Federico a adoré picorer ce livre fait de micro événements – tel que l’arrivée d’un nouveau voisin et ses filles – et de délicieux moments de quotidien. Il a découvert une autre facette de la plume d’Elizabeth Gaskell : malicieuse et pleine d’une tendre ironie. On est tenté de se moquer de ces personnages aux manies risibles mais l’auteur est suffisamment maître de son sujet pour nous éviter cet écueil. On s’attache à ces héroïnes loin des modèles romanesques que sont Margaret Hale ou Elizabeth Bennet.

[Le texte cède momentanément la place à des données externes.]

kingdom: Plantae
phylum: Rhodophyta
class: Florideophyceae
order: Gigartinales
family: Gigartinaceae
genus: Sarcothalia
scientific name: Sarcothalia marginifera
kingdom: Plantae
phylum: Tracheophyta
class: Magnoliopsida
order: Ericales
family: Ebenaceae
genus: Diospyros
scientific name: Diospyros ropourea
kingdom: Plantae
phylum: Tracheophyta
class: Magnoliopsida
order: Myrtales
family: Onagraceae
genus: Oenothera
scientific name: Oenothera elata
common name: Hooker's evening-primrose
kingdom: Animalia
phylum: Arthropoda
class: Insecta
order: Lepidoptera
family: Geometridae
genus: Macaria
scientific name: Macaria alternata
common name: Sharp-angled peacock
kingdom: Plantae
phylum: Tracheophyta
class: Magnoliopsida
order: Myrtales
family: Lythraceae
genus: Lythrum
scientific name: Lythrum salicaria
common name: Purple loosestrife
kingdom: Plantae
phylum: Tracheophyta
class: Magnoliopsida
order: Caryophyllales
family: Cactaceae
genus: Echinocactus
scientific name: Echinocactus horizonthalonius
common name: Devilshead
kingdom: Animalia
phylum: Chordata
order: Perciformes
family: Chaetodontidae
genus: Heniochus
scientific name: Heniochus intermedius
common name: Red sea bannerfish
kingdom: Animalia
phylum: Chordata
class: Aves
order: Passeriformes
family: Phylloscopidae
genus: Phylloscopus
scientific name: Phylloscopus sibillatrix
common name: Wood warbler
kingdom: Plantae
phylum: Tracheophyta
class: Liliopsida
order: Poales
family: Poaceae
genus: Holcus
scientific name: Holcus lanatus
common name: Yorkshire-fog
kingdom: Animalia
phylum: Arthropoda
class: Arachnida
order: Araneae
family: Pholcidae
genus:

Pour elles point d’émois amoureux ni de longues marches sous la pluie. À Cranford, l’aventure c’est d’aller voir un théâtre ambulant et le cœur est tourné vers les amis et la famille.
De cette chronique de la vie à Cranford, Federico ne garde qu’un seul regret et il concerne la narratrice. Celle-ci, au petits soins pour ses vieilles amies est trop discrète et reste une inconnue pour le lecteur. Notre ami lapin a été assez frustré de ne pas en savoir plus sur cette femme extrêmement sympathique. Pourtant elle aussi aurait mérité son heure de gloire : c’est à travers son regard amusé et indulgent qu’Elizabteh Gaskell nous fait entrer dans ces maisons bien rangées et nous régale de très très bons moments de lecture.